Although none of the samples appeared to contain toxic compounds, some had too low a dose of the active ingredient, rendering them inefficient to treat the disease. ‘Giving patients drugs that do not contain the right amount of active ingredients is almost as dangerous as treating them with toxic compounds,’ Antignac points out. ‘It explains why patients have been coming back with elevated blood pressure. When you have an asymptomatic disease like hypertension, patients think they are being treated when in fact the medication is not having an effect, and they may end up developing cardiovascular complications.’

Fighting a new plague

In the past, cardiovascular diseases were not a major source of concern in African countries. Most of the efforts were focused on reducing the burden of infectious disease, like malaria.

In just a quarter of a century, this has changed dramatically. Around 46 per cent of adults in sub-Saharan Africa are now thought to have hypertension. Estimated to be one of the greatest public health challenges on the continent after HIV/AIDS, cardiovascular diseases have now replaced tuberculosis and malaria in the top five primary causes of death.

‘Africa is currently undergoing an epidemiological transition,’ says Antignac, ‘whereby non-communicable diseases are slowly replacing infectious diseases as the main cause of death. In Europe, a similar transition occurred in the space of 300 or 400 years, but in Africa it has happened roughly over three decades. Public awareness is still low; most people still see Africa as a continent where people die from infections, not from hypertension, obesity or diabetes.’

As a result, the response of public health systems has been slow. Nowhere is this better seen than in the fight against fake medicines. While resources have been mobilized to identify and fight poor quality or falsified antimicrobial agents, research into the quality of other types of drugs sold in African countries, including cardiovascular drugs, had been relatively neglected until the publication of the recent study.

For unscrupulous companies and criminals trading in counterfeit medicines, this situation represents a major opportunity.

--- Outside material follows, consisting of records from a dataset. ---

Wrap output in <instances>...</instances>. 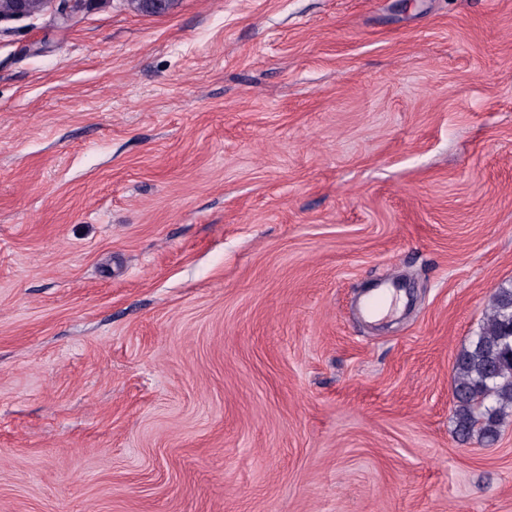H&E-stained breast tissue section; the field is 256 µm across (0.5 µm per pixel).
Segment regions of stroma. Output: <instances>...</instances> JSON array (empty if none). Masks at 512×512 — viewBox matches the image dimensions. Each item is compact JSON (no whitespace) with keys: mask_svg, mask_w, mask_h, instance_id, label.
Returning <instances> with one entry per match:
<instances>
[{"mask_svg":"<svg viewBox=\"0 0 512 512\" xmlns=\"http://www.w3.org/2000/svg\"><path fill=\"white\" fill-rule=\"evenodd\" d=\"M510 282L512 0L0 22V512H512ZM512 283L492 296L486 325L454 361V422L462 443L493 445L512 416Z\"/></svg>","mask_w":512,"mask_h":512,"instance_id":"1","label":"stroma"}]
</instances>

‘The criminals who deal with substandard and falsified medicine are in it for the money. They look at market dynamics and follow the demand,’ says Pernette Bourdillon Esteve, an expert in this field at the WHO. ‘If a demand for a given treatment rises, combined with poor governance and weak technical capacity, you can expect a rise of substandard or falsified products.’

One of the most striking findings of the recent study suggests that whether drugs are sold in pharmacies or on the street matters less in terms of quality than the country of manufacture. Poor quality appeared to be associated more with drugs produced in Asia, but not so much with those produced in Europe or Africa. The lesson might then well be that regulating the trade of medicine on the street is important, but improving quality control and surveillance of the way drugs are manufactured may be even more crucial.

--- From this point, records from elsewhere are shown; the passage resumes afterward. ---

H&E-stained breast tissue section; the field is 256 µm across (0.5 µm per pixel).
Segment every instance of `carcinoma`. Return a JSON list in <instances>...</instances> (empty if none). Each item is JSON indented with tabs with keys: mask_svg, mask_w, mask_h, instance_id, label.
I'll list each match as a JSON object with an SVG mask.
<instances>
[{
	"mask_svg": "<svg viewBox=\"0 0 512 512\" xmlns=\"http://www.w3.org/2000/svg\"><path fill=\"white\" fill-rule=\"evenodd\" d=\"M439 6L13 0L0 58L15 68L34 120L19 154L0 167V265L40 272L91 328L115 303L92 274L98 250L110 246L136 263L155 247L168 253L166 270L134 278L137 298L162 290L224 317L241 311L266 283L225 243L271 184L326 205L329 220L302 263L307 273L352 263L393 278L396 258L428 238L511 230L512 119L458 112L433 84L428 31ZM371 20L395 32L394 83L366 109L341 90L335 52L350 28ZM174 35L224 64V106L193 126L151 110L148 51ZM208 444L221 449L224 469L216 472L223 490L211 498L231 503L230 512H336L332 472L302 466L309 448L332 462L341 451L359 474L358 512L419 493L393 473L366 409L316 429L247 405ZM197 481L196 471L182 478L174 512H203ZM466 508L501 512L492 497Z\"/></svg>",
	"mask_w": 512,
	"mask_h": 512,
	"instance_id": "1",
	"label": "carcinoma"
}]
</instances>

‘We need to improve surveillance at all levels of the supply chain, identify which labs in Asia are legitimate,’ says Antignac. ‘Our Paris lab is also now at the disposal of doctors, to conduct quality tests of samples they send us. Such tests are not easy to do on the ground, because of the huge political and economic pressures that local investigators often face.’

But other barriers to treatment also need to be addressed in order to turn the tide. In the absence of universal health coverage, many families cannot afford any medication, no matter the quality.

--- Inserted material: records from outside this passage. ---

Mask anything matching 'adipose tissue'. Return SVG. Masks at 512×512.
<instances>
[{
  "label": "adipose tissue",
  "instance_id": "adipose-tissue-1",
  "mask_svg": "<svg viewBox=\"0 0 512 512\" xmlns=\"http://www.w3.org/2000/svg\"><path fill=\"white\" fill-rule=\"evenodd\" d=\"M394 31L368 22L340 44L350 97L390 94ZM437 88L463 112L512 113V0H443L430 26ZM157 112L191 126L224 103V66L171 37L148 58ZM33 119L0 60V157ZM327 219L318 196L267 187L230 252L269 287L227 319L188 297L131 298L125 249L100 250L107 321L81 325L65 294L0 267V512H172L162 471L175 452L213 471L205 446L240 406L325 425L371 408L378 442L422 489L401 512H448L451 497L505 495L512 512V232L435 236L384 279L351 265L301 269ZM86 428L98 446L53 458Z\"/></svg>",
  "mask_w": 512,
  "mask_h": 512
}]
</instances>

‘Patients have to pay themselves for analyses, hospital stays and treatments,’ says Toure. ‘I’ve sometimes had to help them financially to prevent deaths. We have long been lacking medical staff and infrastructure. When people do get seen by a doctor, they often can’t pay for it. Poor quality drugs is just a continuation of these problems – now, those who do manage to pay, risk ending up with drugs that do not work.’

Lea Surugue is a freelance journalist based in Spain. She covers science and health stories, with a strong focus on humanitarian medicine, women’s health, mental health and HIV.